灵舟上不能使用灵气,冉清起身,随手拿起一把镶满灵石的匕首,藏入袖中,转身下了灵舟。
挤上最后那条灵舟,冉清踮起脚寻找,没找见计绥的身影,也没看见万壑宗的那群人,估计他们下去了,只好在灵舟上等着。
过了会儿,灵舟起飞,等得不耐烦地冉清知道机会来了,他们肯定上舟了。
于是他再次踮起脚四周查看,找了一会儿,总算看到不远处的计绥的侧脸。
很好,他勾起嘴角,神情阴毒地……努力往那边挤。
“啧,干什么呢!”
“别挤了,烦不烦?”
“这人怎么回事,刚才就见到他挤来挤去的。”
冉清:……
这些下等宗门的人不懂他的宏伟复仇计划,他不跟他们计较,此时不是在这耽搁费口舌的时候。
他用力往前挤,舟上声音嘈杂,对话的、骂人的,很好地遮掩了他的动静。
生事就是要在最混乱的时候。
人挤人,计绥甚至都没有想着回身看一眼谁在靠近。
冉清心提了起来,下意识屏住呼吸,掏出袖中的匕首——
然后一个人重重地推开了他,嘴上大骂着:“谁拿了我的瓜子!谁!拿了!我的瓜子!”
那一瞬间,冉清感觉回到了秘境。
那只八足大怪物在他即将得手的时候,如山一般分开了他俩。
正如现在。
人在愤怒时,一身牛劲儿。
秦千凝轻松推开了冉清,轻松推开了计绥,轻松推开了阻挡她的所有人,势必要将愤怒传递到偷瓜子贼身上。

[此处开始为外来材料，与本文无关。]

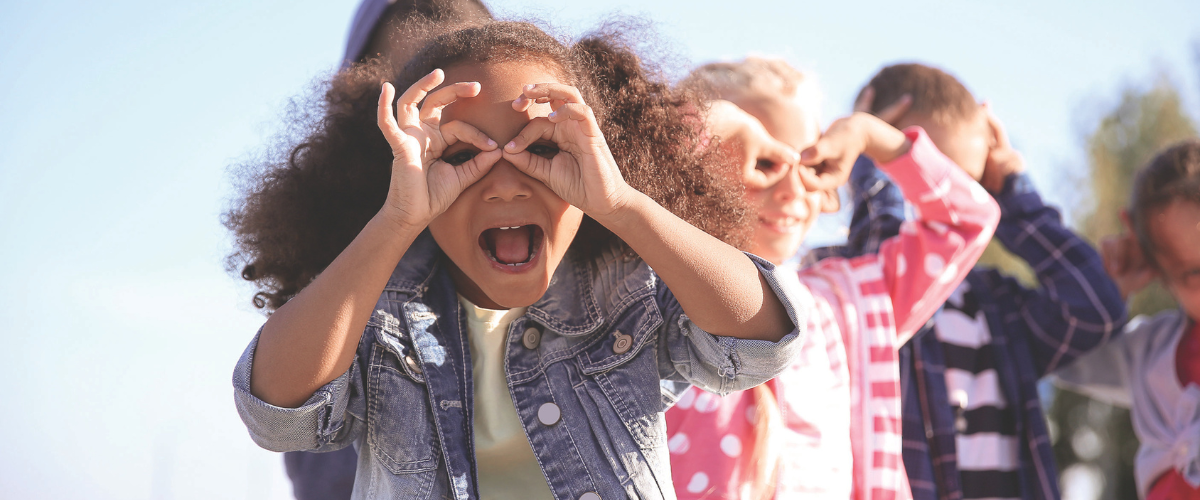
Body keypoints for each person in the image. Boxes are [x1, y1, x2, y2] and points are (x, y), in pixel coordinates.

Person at [226, 18, 810, 499]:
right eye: (460, 156)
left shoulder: (627, 289)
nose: (506, 186)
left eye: (544, 148)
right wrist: (396, 219)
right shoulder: (375, 313)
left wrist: (623, 203)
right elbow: (279, 415)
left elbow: (761, 345)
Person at [662, 57, 1001, 500]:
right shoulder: (655, 288)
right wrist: (715, 119)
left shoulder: (848, 302)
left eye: (807, 161)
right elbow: (626, 170)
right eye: (762, 159)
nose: (790, 188)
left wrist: (869, 135)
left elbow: (966, 222)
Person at [838, 63, 1127, 500]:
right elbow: (882, 258)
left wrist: (1014, 195)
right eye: (926, 179)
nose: (949, 202)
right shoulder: (846, 289)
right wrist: (866, 147)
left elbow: (1095, 308)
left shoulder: (999, 308)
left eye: (966, 185)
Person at [282, 2, 495, 498]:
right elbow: (285, 420)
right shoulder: (340, 277)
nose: (437, 129)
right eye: (414, 103)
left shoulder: (576, 251)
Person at [1054, 140, 1200, 500]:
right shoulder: (1151, 353)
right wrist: (1108, 292)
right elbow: (1061, 354)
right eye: (1194, 273)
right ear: (1162, 273)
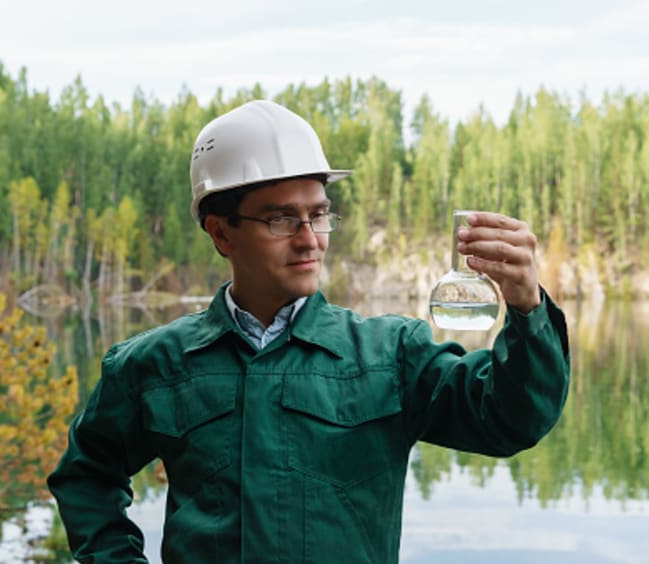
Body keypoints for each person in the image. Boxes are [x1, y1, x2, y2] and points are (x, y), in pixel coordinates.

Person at [48, 100, 569, 563]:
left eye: (319, 216)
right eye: (281, 220)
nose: (309, 240)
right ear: (220, 232)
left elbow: (509, 421)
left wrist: (525, 308)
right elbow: (87, 475)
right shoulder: (152, 365)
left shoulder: (390, 356)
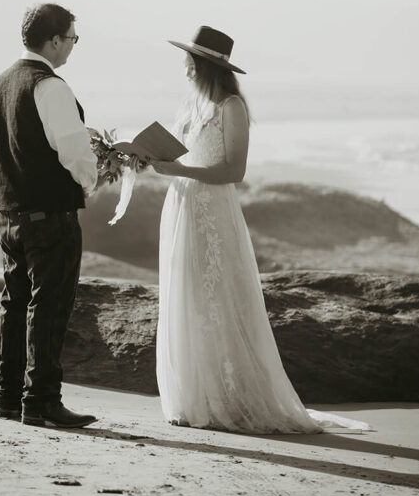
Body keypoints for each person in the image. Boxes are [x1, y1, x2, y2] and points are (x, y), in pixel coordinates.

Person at [151, 25, 369, 434]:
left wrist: (179, 169)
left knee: (216, 299)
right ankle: (193, 396)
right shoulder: (191, 106)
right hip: (181, 207)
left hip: (212, 212)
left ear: (203, 66)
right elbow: (183, 155)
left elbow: (234, 170)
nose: (183, 67)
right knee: (187, 296)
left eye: (188, 60)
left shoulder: (231, 106)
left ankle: (226, 398)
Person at [0, 3, 98, 429]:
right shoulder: (50, 86)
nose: (72, 46)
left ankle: (8, 398)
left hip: (9, 214)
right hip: (50, 215)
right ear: (53, 40)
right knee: (49, 308)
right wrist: (92, 178)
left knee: (14, 306)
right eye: (72, 38)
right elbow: (73, 153)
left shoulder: (1, 83)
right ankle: (42, 402)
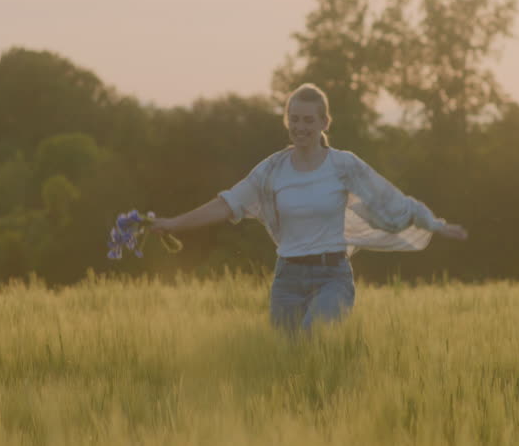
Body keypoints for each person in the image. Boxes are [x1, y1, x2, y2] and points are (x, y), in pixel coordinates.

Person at [150, 83, 468, 334]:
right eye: (295, 119)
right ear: (287, 120)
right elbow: (226, 203)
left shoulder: (344, 165)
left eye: (308, 120)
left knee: (315, 337)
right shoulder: (271, 170)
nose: (300, 127)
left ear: (324, 122)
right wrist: (172, 223)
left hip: (333, 277)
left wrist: (434, 223)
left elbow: (390, 201)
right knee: (290, 365)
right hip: (287, 279)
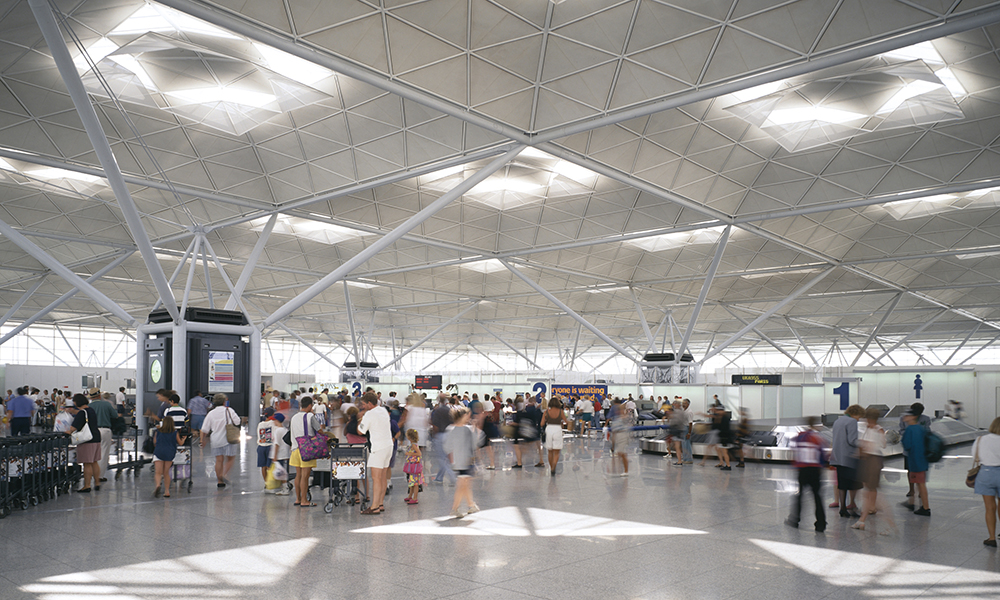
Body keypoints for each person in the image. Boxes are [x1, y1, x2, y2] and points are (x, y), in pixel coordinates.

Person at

她扯着嗓子喊:“谁偷了我的瓜子!哪个不要脸的!瓜子也偷!你是人吗!”
周围人被她气势吓到,纷纷自证。
“不是我。”
“也不是我,我都没见过你。”
“我戒口腹之欲很久了。”
“有可能是他,他刚才一直鬼鬼祟祟挤来挤去的。”有人用眼神瞟了冉清一眼,围观群众恍然大悟,纷纷朝他看来。
冉清:?
不是,他不是正在计划杀人吗,怎么突然一下毫无准备地就被扣了一口黑锅,还是偷瓜子这种又怂又破的黑锅。
秦千凝觉得这个人很眼熟,但当时作为大章鱼的时候看人,人小小的,五官小小的,和现在的画面不怎么对得上,而且她又正在怒火上头中,完全没有想起这是谁。